On-Call and Escalation
On-call is how you ensure someone is available to detect and respond when something breaks.
A clear on-call rotation and escalation matrix are part of Incident lifecycle phase 0 (Preparation) so that in phase 1 (Detection & Declaration) the right people get paged and know what to do.
On-Call Rotation Models
Section titled “On-Call Rotation Models”- Primary + secondary — One person is primary (first to be paged); a second is backup if the primary does not acknowledge or is unavailable. Simple and works well for small teams.
- Follow-the-sun — Hand off on-call by region or time zone so that the person on call is usually in working hours. Reduces burnout and improves response for global services.
- Pool or rotation — A fixed roster (e.g. weekly or bi-weekly) so everyone shares the load.
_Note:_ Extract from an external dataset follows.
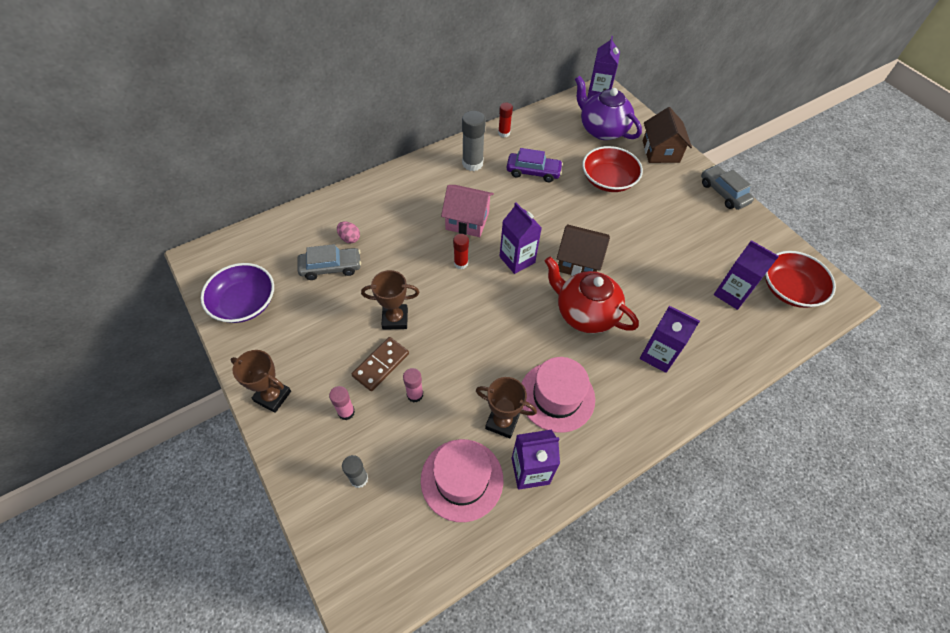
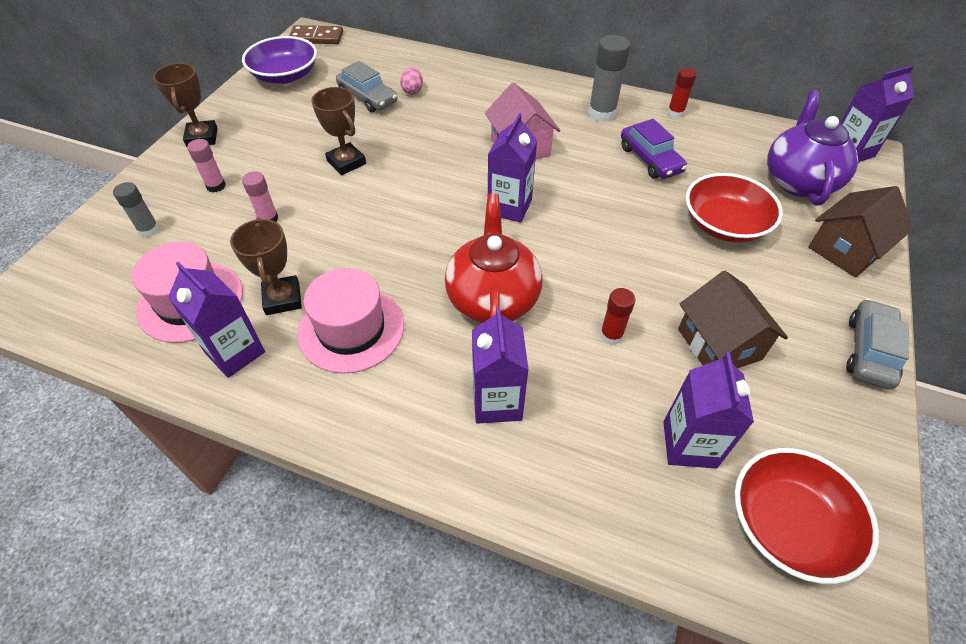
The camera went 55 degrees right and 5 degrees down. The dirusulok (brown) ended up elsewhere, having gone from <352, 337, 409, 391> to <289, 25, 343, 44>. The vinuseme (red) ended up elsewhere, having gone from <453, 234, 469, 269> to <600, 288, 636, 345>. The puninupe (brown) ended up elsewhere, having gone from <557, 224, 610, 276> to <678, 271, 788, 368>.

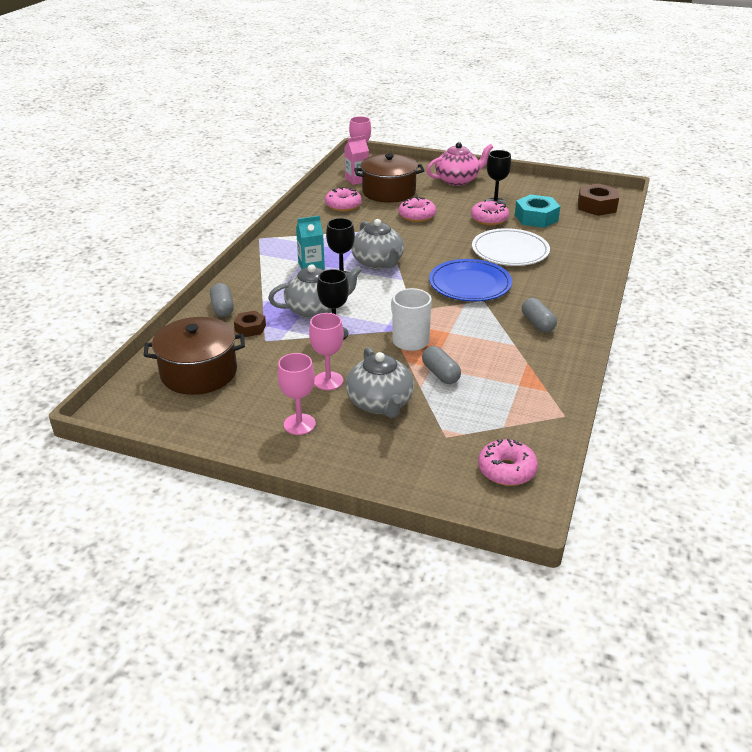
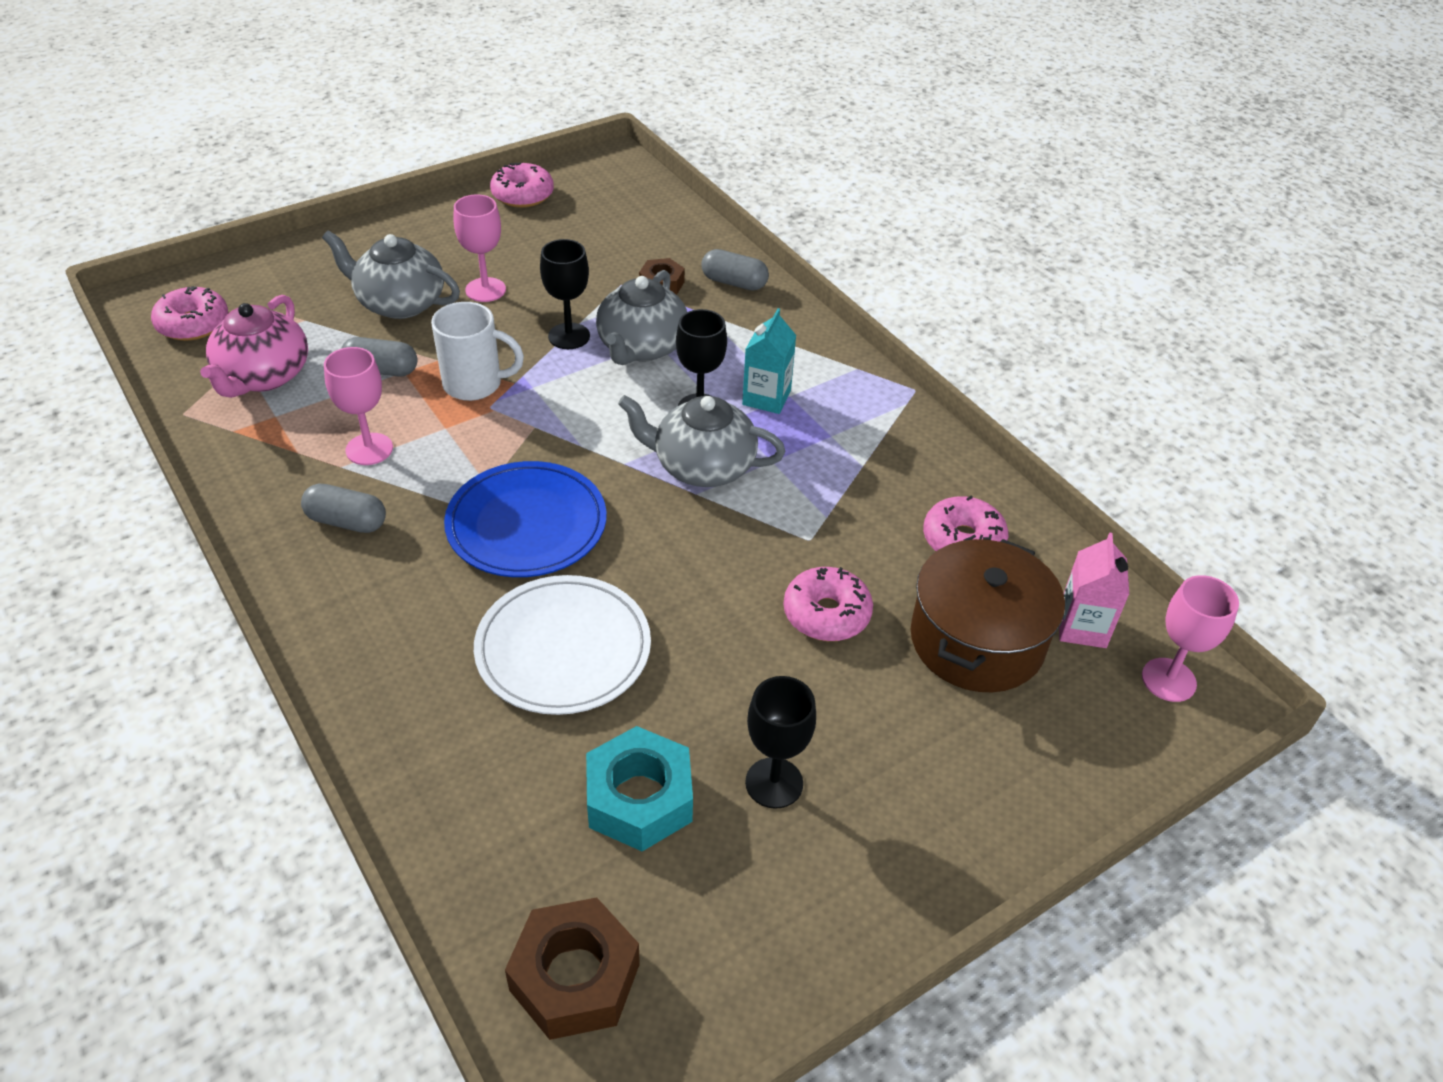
The camera went 125 degrees right and 10 degrees up. The second view lost the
Define who is primary and who escalates to whom.
Document the rotation in a shared place (calendar, on-call tool) and keep it updated so people know who to page and when.
Escalation Paths
Section titled “Escalation Paths”Escalation means involving more people when the first responder cannot resolve the issue or when severity warrants it.
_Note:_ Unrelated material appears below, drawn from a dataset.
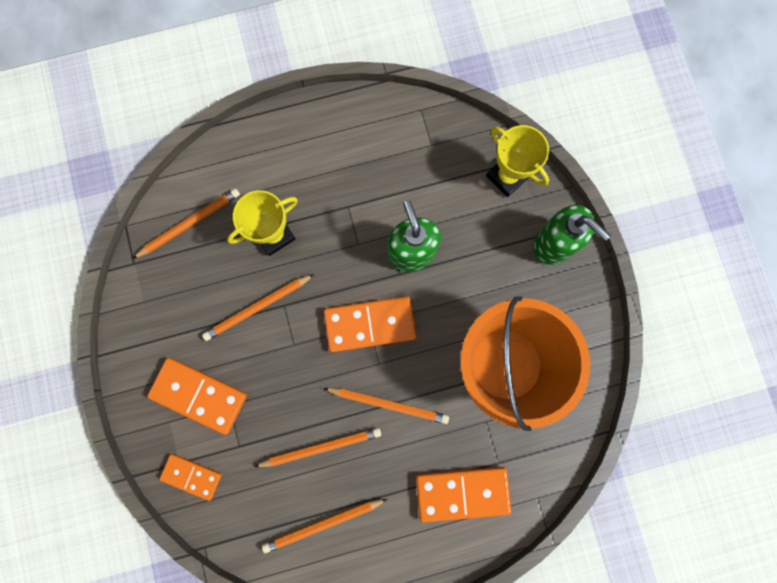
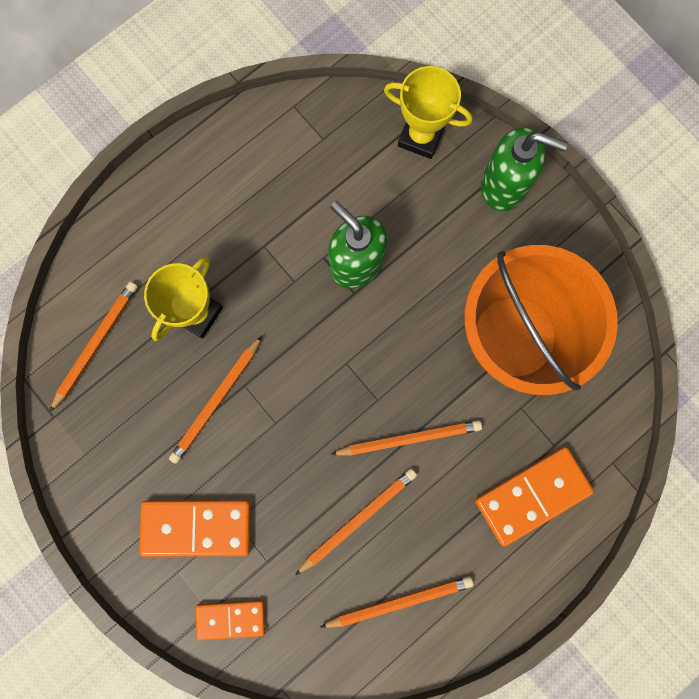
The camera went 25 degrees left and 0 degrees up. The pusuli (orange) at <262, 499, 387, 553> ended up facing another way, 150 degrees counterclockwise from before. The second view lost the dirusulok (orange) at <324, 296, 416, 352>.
- Time-based — If the incident is not acknowledged or not mitigated within N minutes, escalate to the next level or to the Incident Commander (IC).
- Severity-based — SEV-1 (or your top severity) automatically triggers pages to IC, Operations Lead (OL), and Communications Lead (CL) per your Incident lifecycle roles.
- Skill-based — Escalate to a specialist (e.g. database, network) when the runbook or first responder identifies that expertise is needed.
Maintain an escalation matrix: who is on call at each level, how to reach them (pager, chat, phone), and under what conditions you escalate. Review it when the team or services change.
When To Escalate
Section titled “When To Escalate”Escalate when:
- The first responder cannot resolve within the expected time or does not have the right skills.
- Severity dictates a full response (e.g. SEV-1).
- A runbook or playbook says “escalate to X” for this scenario.
Avoid escalating too late (impact grows) or too early (every small issue becomes a crowd). Your severity matrix and runbooks help draw the line.
Ties To Preparation and Declaration
Section titled “Ties To Preparation and Declaration”In phase 0 (Preparation), the on-call rotation and escalation matrix are core artifacts. In phase 1 (Detection & Declaration), the person who receives the alert verifies the issue, declares severity, and opens the incident—then follows the escalation path if needed.
Clear roles and expectations (see Incident lifecycle and Severity and Classification) make this predictable so responders spend less time figuring out who to call and more time fixing the problem.